Scheme 2.  Aryl-Fused Quinoxalenediynes

Finally, we have also prepared and studied the novel enetriyne 16 and enetetrayne 17 derivatives which contain phenylbutadiynyl units as a means to extend conjugation (Scheme 3).  X-ray crystal structures provide c··d distances of 4.039Å and 4.297Å for 16 and 17, respectively.  While both 16 and 17 give strong exotherms by DSC, only 16 was found to undergo thermal Bergman cyclization in 11% yield.  Enetriyne 16 is the first example of an extended enediyne containing a butadiynyl linkage in which an isolated Bergman cyclization product has been obtained.  Unfortunately, 16 and 17 did not afford photocyclization products as each derivative quickly degraded/polymerized upon irradiation at 300 nm and 350 nm.  Future work may look toward incorporating electron donating methoxy substituents onto 16 and 17 to determine if enhanced thermal/photochemical yields can be achieved as observed for 2b (Scheme 1).

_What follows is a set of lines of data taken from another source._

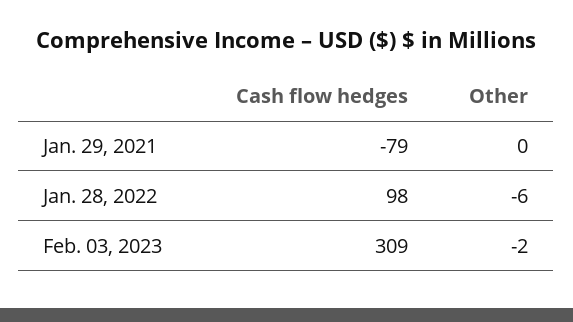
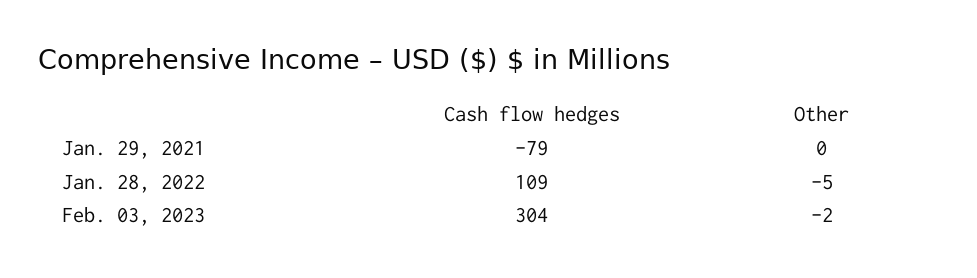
  {
    "Cash flow hedges": {
      "Jan. 29, 2021": -79,
-     "Jan. 28, 2022": 98,
+     "Jan. 28, 2022": 109,
-     "Feb. 03, 2023": 309
+     "Feb. 03, 2023": 304
    },
    "Other": {
      "Jan. 29, 2021": 0,
-     "Jan. 28, 2022": -6,
+     "Jan. 28, 2022": -5,
      "Feb. 03, 2023": -2
    }
  }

Scheme 3.  Enetriyne and Enetetrayne Derivatives

Impact:  Through the term of this grant, 23 undergraduate chemistry majors have been involved in this research program with each student working an average of 4 semesters/summers.  Their work has led to 35 off campus student presentations (including 10 at National ACS meetings) while 6 students are listed on published articles with an additional 7 student co-authors on manuscripts currently in preparation.  From this group of students, 3 are currently in Ph D programs, 6 are employed in local chemistry related industry, and 5 are currently in medical/pharmacy/dental programs (8 still enrolled).  For these students, participation in research provides a valuable learning experience that cannot be matched in the classroom.  Participation in summer research would not be possible without support from this grant.  Funding from this grant has also helped the PI obtain NSF-MRI funding, California State University Program in Education and Research in Biotechnology (CSUPERB) funding, as well as a number of campus awards, grants, and release time to provide additional faculty/student support.